Can you give the items below again with "scientific name" swapped for "binomial name" throughout, everything else unchanged and the pictures left out?

**The data**
_ _ _ _ _

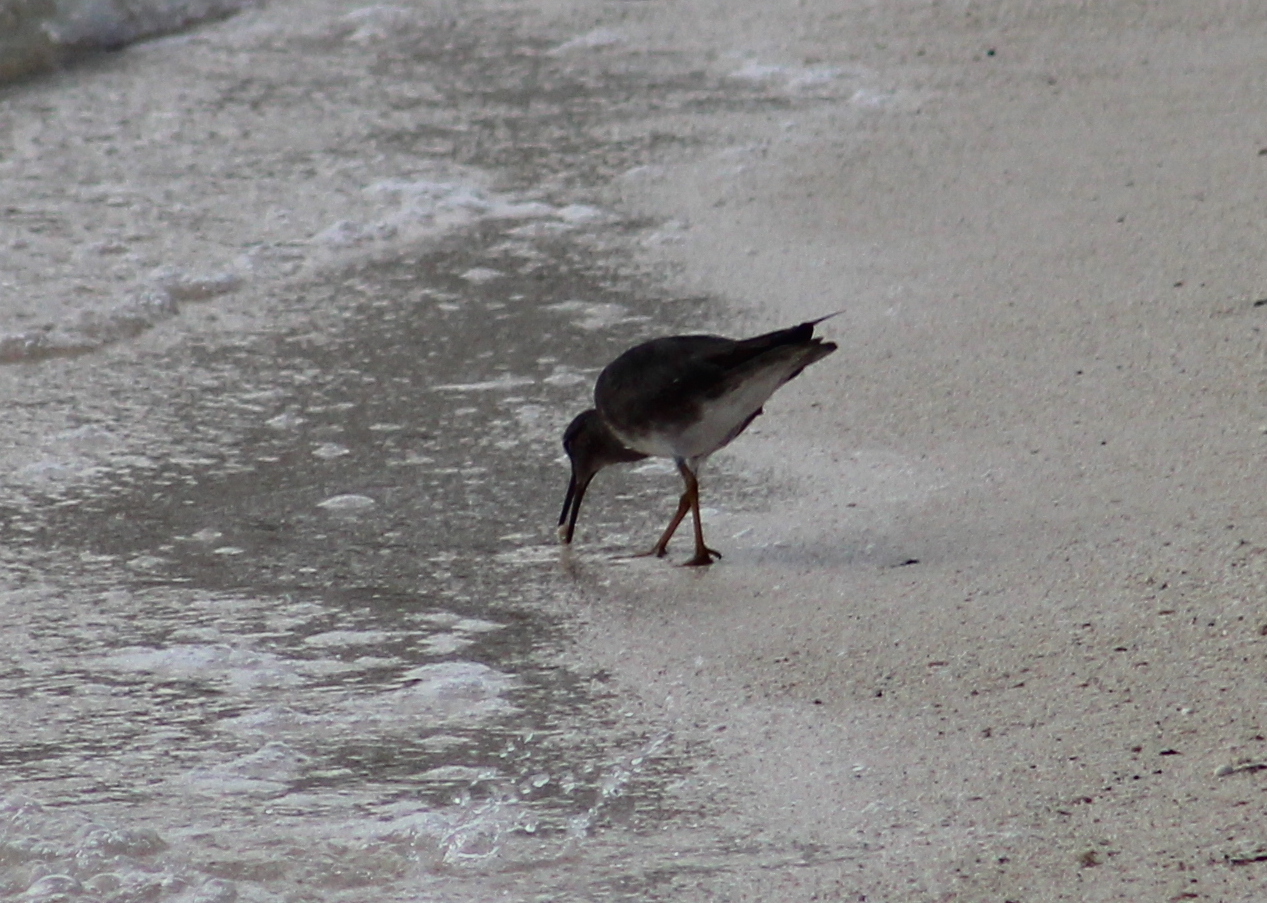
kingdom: Animalia
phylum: Chordata
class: Aves
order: Charadriiformes
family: Scolopacidae
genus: Tringa
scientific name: Tringa incana
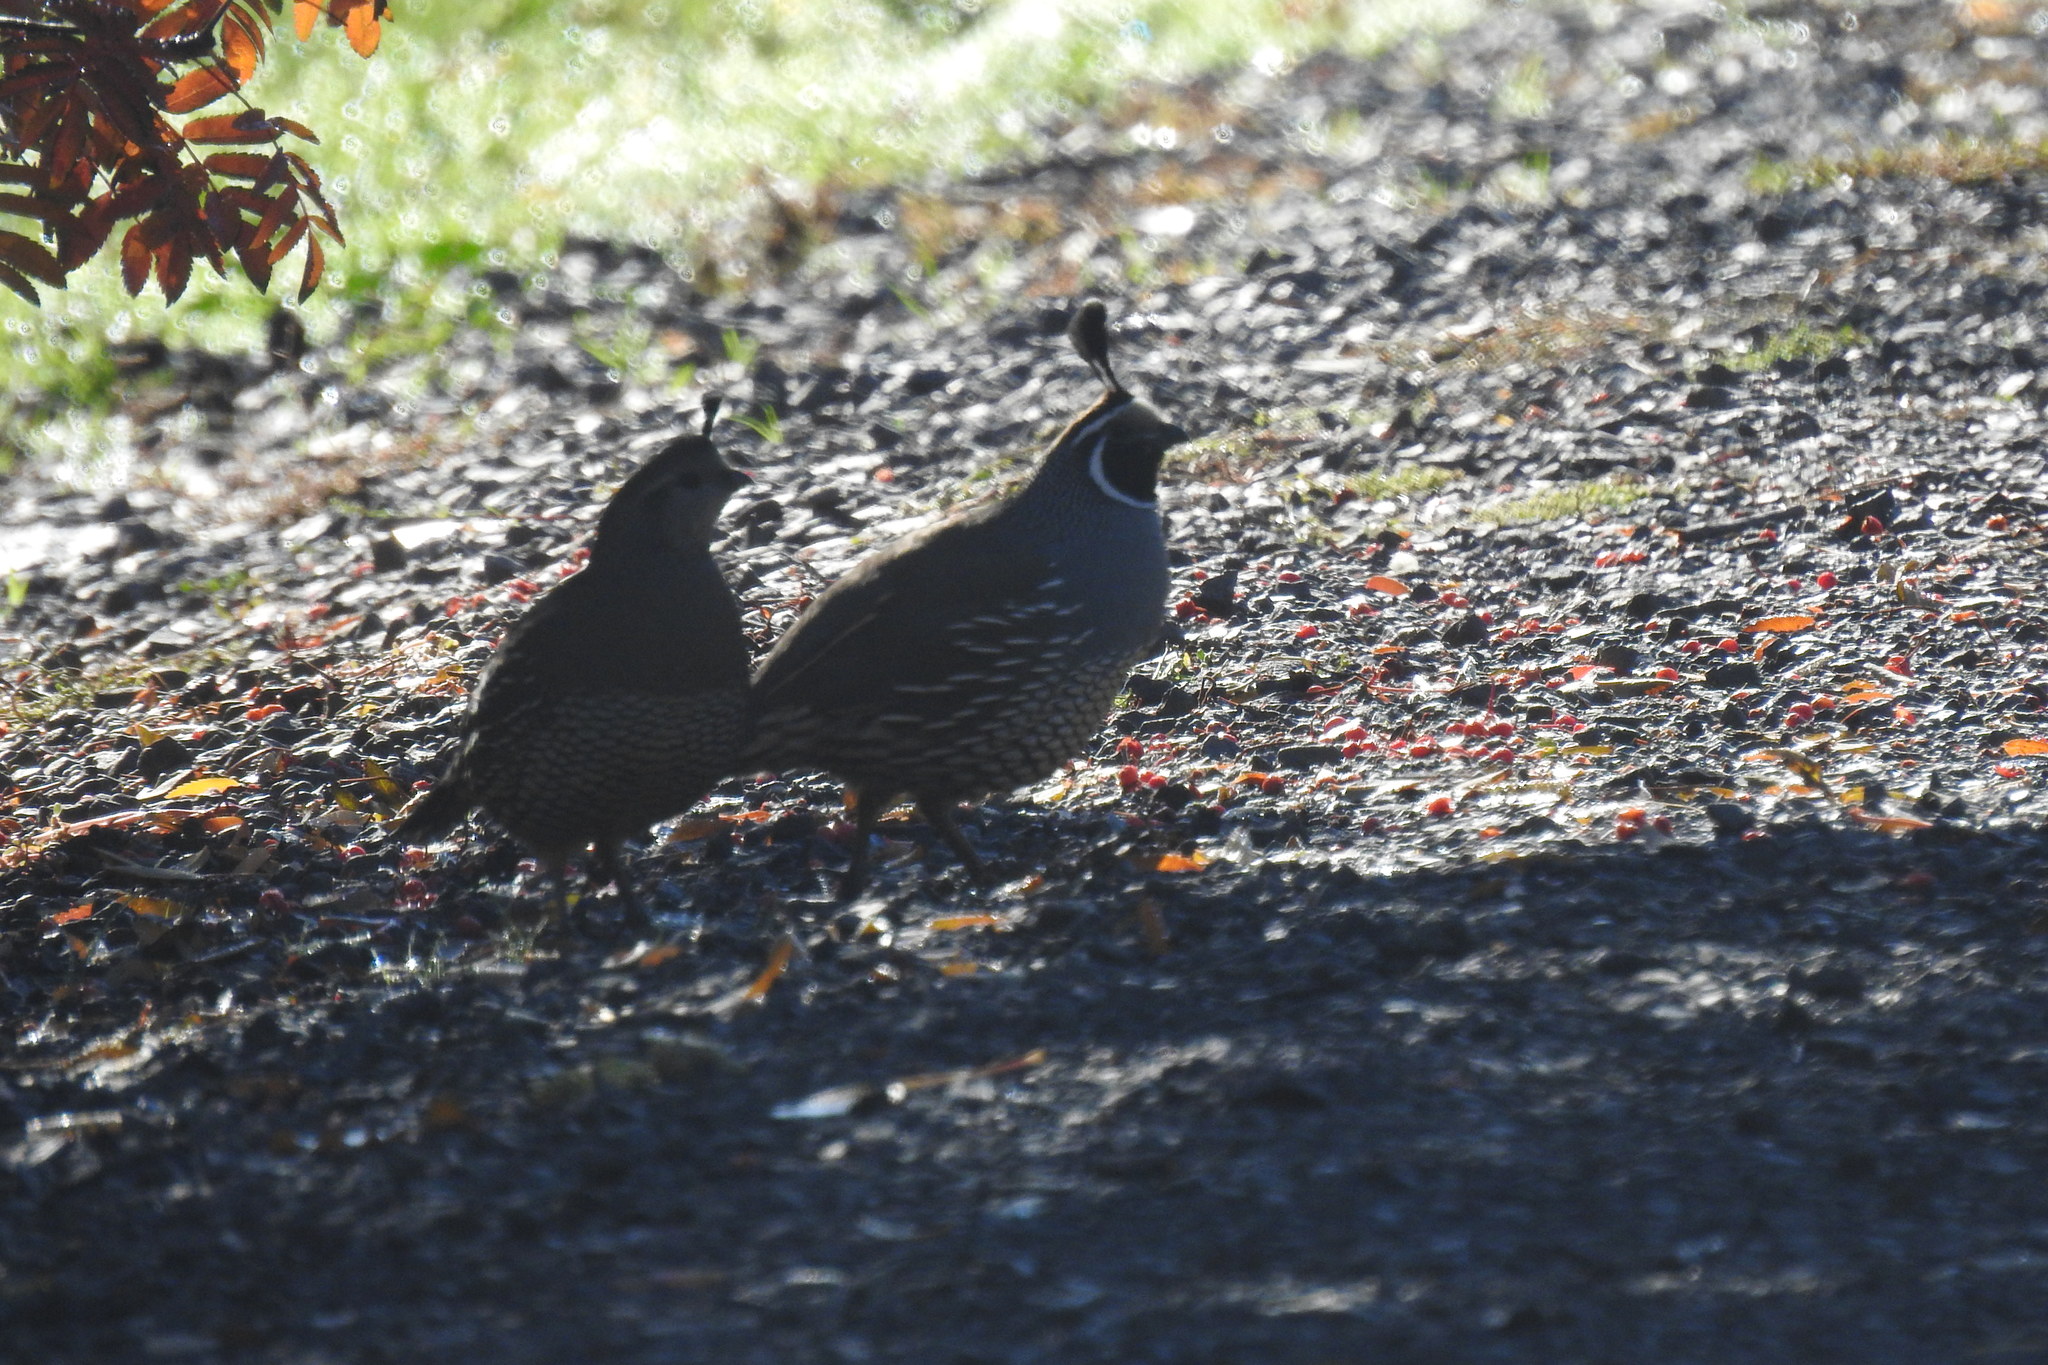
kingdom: Animalia
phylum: Chordata
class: Aves
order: Galliformes
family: Odontophoridae
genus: Callipepla
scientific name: Callipepla californica
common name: California quail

_ _ _ _ _

**Exercise solution**
kingdom: Animalia
phylum: Chordata
class: Aves
order: Charadriiformes
family: Scolopacidae
genus: Tringa
binomial name: Tringa incana
kingdom: Animalia
phylum: Chordata
class: Aves
order: Galliformes
family: Odontophoridae
genus: Callipepla
binomial name: Callipepla californica
common name: California quail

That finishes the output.